* WORK ORDER
The response should hold each line from the entries below where "property" is found.

* RECORDS SHOWN
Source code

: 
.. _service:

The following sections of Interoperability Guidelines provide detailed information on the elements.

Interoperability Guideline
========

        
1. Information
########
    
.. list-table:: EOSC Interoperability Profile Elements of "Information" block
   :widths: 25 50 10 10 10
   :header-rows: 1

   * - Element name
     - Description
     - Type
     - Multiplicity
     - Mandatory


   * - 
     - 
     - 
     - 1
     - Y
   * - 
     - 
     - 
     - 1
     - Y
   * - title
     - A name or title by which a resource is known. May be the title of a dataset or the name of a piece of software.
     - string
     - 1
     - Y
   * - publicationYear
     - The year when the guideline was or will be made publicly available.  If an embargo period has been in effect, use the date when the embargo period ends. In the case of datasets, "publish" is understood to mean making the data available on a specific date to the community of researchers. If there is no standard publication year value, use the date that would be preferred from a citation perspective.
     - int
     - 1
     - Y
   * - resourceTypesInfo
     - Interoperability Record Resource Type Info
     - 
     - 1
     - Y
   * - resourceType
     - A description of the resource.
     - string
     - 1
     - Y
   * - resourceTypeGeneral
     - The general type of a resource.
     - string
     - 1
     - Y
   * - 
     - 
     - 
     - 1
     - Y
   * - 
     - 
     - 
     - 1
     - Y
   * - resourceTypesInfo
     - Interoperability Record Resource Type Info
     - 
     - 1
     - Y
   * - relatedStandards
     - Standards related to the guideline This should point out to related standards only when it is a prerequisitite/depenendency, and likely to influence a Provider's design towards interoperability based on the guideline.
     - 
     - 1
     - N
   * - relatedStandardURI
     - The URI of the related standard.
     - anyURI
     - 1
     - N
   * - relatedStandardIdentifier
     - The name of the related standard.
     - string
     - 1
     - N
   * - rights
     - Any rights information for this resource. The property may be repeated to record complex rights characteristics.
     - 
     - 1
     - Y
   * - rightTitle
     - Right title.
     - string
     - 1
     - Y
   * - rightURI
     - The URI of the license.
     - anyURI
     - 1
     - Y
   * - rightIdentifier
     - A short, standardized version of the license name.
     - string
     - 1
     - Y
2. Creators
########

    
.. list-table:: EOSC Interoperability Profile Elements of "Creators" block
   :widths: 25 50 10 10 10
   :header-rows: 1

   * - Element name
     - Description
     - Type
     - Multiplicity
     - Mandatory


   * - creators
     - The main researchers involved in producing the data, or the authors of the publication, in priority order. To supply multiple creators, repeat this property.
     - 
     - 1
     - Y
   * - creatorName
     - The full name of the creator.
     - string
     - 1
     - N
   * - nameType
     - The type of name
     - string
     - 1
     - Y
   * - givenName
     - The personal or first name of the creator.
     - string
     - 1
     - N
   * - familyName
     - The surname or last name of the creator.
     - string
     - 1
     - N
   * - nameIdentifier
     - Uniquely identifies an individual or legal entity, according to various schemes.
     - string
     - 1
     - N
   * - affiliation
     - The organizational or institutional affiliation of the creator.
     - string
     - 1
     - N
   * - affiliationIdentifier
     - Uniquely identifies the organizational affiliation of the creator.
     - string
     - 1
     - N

* RESPONSE FOR THIS EXERCISE
     - Any rights information for this resource. The property may be repeated to record complex rights characteristics.
     - The main researchers involved in producing the data, or the authors of the publication, in priority order. To supply multiple creators, repeat this property.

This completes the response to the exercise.